The Treasury committee will investigate whether the Bank of England was right to slash interest rates to record lows, and buy up hundreds of billions of government bonds with new money.
They will examine whether this policy has actually worked, what impact it has had on savers, house prices and struggling companies, and whether policymakers are now out of ammunition to fight the next crisis.
The move follows growing criticism of the Bank’s actions in the crisis, most notably from prime minister Theresa May. The BoE, though, insists that it has acted sensibly to protect the economy and preserve jobs.
Committee chairman Andrew Tyrie explains why MPs are now taking action:
Interest rates are stuck near zero, the Bank of England has used increasingly unconventional forms of quantitative easing, and inflation has been below the two per cent target for three years.
“The efficacy of monetary policy or otherwise, its unintended consequences, and its prospects, need careful examination.
“The Treasury Committee will continue to act as a safeguard on the operational independence of the Bank. The Treasury indemnity, which underpins parts of the Bank’s monetary policy, could all too easily encourage the Treasury, or politicians, to put undue pressure on the Bank. The Committee will examine the risks of that, too.”
Andrew Tyrie to lead Treasury Select Committee inquiry into @bankofengland monetary policy since 2008. Mark Carney will be delighted
Here are the terms of reference for the inquiry:
The effectiveness of monetary policy in meeting the inflation target:
The unintended consequences of monetary policy
The prospects for monetary policy
9.24am GMT
09:24
Scrap what we said about MPS buyers being in short supply -- its shares are now up 3% on the day.
At this stage in proceedings, and with prices so low, we probably shouldn’t read too much into it.
Are we in for a wild day for Banca Monte dei Paschi shares? They're up after falling by more than 6% in early trade. https://t.co/NI3bs3pJ1F pic.twitter.com/TGyCfKL8vW
8.44am GMT
08:44
Monte dei Paschi’s shares are having one of those mornings; they’ve already been suspended once, after plunging over 6%:
Monte dei Paschi said headed for nationalization after sale failure. Stock halted after falling 6.8% in Milan. https://t.co/cj85YeqXF4 pic.twitter.com/EaQtfAgQXd
Banca Monte Paschi shares resume trading after limit down, off nearly 6%. Italian, Spanish yields tick higher on bailout reports
8.37am GMT
08:37
Europe’s stock markets have dipped into the red in early, subdued trading.
There’s no sign of the traditional “Santa Rally” yet; perhaps it has been lost in the fog gripping London this morning.

——————————

§ **Work to complete**:
1. Answer these questions about the business news extract, one line each:
(a) For how long has inflation been below the two per cent target?
(b) Who chairs the Treasury committee?
(c) By what percentage had Monte dei Paschi shares fallen in Milan when the stock was halted?
2. Extend the business news extract on the Bank of England inquiry and European markets, picking up after its final sentence.

——————————

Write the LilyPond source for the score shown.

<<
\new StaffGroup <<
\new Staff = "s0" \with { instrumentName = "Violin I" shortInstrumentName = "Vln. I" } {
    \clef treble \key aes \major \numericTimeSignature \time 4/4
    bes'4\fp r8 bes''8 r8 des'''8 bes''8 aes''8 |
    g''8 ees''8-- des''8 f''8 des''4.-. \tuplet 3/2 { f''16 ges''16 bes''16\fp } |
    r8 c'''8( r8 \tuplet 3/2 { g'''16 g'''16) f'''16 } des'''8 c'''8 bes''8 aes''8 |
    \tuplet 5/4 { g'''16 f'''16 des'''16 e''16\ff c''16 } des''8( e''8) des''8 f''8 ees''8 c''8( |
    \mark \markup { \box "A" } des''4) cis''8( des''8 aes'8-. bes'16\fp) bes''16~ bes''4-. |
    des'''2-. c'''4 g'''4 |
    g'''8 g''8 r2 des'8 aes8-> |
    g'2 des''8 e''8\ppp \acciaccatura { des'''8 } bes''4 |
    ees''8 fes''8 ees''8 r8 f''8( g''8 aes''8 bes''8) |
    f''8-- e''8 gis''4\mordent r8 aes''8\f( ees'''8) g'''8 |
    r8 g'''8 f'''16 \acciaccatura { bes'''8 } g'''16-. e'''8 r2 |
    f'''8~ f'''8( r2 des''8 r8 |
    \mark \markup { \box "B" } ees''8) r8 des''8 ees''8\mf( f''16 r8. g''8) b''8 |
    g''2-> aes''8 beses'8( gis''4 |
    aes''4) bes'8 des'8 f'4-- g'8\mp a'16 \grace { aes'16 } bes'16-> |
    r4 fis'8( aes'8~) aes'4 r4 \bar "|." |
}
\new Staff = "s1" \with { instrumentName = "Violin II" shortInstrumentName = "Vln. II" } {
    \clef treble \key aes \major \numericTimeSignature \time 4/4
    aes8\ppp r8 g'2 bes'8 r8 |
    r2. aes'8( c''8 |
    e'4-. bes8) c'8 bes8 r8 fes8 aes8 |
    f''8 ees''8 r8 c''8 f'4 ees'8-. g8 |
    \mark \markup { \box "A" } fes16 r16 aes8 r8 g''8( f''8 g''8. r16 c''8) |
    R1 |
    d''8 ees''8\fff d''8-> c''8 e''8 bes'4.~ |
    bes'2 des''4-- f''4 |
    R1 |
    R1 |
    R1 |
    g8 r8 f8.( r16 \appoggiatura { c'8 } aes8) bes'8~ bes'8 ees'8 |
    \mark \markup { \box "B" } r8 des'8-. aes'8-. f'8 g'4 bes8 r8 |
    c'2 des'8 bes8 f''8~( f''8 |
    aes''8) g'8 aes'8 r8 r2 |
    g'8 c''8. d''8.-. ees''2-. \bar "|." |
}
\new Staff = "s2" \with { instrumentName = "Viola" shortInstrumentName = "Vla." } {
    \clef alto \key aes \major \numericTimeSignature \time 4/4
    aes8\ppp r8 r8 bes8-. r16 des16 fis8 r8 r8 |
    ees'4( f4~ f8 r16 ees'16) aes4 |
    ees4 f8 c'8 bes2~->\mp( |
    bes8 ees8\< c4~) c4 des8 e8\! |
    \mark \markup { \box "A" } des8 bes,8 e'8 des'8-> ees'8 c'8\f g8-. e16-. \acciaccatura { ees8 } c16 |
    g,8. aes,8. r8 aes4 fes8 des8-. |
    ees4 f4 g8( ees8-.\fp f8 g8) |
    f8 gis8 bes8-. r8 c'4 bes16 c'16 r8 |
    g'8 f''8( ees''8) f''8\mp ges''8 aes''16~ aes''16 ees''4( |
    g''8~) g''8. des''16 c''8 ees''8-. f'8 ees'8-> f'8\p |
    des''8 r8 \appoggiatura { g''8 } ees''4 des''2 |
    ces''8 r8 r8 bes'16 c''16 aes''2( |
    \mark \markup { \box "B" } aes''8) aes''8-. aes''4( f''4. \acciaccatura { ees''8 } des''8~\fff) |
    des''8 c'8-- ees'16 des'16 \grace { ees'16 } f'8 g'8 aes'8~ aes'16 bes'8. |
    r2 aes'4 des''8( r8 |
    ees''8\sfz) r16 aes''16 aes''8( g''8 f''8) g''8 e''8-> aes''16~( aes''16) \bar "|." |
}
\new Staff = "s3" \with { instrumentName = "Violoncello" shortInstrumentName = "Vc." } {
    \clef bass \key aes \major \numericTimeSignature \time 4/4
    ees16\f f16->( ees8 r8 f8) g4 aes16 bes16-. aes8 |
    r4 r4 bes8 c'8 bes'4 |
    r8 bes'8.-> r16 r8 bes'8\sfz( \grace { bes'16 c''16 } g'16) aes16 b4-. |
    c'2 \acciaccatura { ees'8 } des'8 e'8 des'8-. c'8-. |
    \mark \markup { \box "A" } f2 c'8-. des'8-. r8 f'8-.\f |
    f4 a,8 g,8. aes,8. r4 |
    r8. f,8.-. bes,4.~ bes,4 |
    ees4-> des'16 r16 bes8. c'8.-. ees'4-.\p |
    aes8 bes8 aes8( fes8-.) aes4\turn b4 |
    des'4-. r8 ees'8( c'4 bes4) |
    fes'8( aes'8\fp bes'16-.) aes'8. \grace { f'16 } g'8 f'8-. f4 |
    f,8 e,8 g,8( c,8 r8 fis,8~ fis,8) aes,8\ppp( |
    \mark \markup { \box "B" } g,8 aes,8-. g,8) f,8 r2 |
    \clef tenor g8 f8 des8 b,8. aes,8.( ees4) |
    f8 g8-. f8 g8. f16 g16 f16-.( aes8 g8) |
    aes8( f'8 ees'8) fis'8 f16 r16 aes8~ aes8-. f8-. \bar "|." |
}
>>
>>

——————————

§ **Task results**:
1.
(a) Three years.
(b) Andrew Tyrie.
(c) 6.8%.

2.
Connor Campbell of SpreadEx sums up the mood:
Once again the main news surrounded Monte dei Paschi. With the world’s oldest bank rapidly running out of time to raise the €5 billion in capital it desperately needs – it’s only managed €2 billion so far, with a key Qatari investors choosing not to invest a €1 billion chunk – it looks like MPS will be forced into a government bailout. Italy approved a €20 billion increase to its debt ceiling yesterday, freeing up money for its ailing banks, starting with Monte dei Paschi.
This news has begun to drag on the rest of the European banking sector, with the likes of Deutsche Bank, Barclays and Lloyds all dipping their toes into the red after the bell. This in turn capped the region’s indices, with the DAX and CAC falling 0.1% and 0.2% respectively.
8.27am GMT
08:27
Update: Shares in Monte Dei Paschi have finally opened, and they’re down 6.75% at €15.20.
They’ve already shed more than 99% of their value in the last decade, as this graph from blogger Jeroen Blokland shows:
The downfall of the world’s oldest bank in one chart! #montepaschi pic.twitter.com/UfGHsB3WFy
8.18am GMT
08:18
Shares in Monte dei Paschi have failed to open at the start of trading in Milan.
Buyers may be in short supply today, as they risk being wiped out if the Italian state has to bail the bank out .
Updated
at 8.49am GMT
8.08am GMT
08:08
Il Sole 24: MPS rescue could take three months
Italian newspaper Il Sole 24 is reporting that the rescue of Monte Dei Paschi might take two or three months.
The paper says that the details haven’t been worked out yet, but that MPS would initially be able to tap state guarantees to bolster its liquidity.
That would help MPS avoid running out of cash, now that Qatar has declined to back its €5bn cash call.
A long-term recapitalisation plan would take longer; and involve MPS’s management presenting a new business plan.
#ITALY | MONTE DEI PASCHI RESCUE BY THE STATE TO BE CARRIED OUT IN SEPARATE STEPS, TWO OR THREE MONTHS WILL BE REQUIRED - IL SOLE 24 ORE
#ITALY | MONTE DEI PASCHI CAPITAL HIKE UNDER STATE RESCUE TO REMAIN UNVARIED AT AROUND 5 BLN EUROS - IL SOLE 24 ORE - RTRS
Updated
at 10.59am GMT
7.50am GMT
07:50
The agenda: Monte dei Paschi bailout looms as Qatar walks away
Good morning, and welcome to our rolling coverage of the world economy, the financial markets, the eurozone and business.
Monte dei Paschi di Siena has been through a lot since it was founded back in 1472, twenty years before Columbus discovered America.
And the world’s oldest bank finds itself in the undignified position of needing a bailout this morning, after efforts to persuade private investors to provide desperately needed fresh capital floundered.
Monte dei Paschi di Siena admitted last night that Qatar’s sovereign wealth fund had not been persuaded to become the “anchor investor” to underpin its €5bn cash call.
So a saga that has been dragging on for months could finally be resolved today, when the cash call closes at lunchtime today.
Without private sector capital, MPS is now likely to miss an end of year deadline imposed by the European Central Bank to raise fresh funds. So the Italian government is now under serious time pressure to step in and put in fresh capital itself.
As we wrote last night, MPS is running out of time and options.
Shares in the bank, Italy’s third largest, gyrated wildly in Wednesday’s trading session, plunging 18% to record lows before closing 12% lower amid rumours that the fund-raising effort would fail.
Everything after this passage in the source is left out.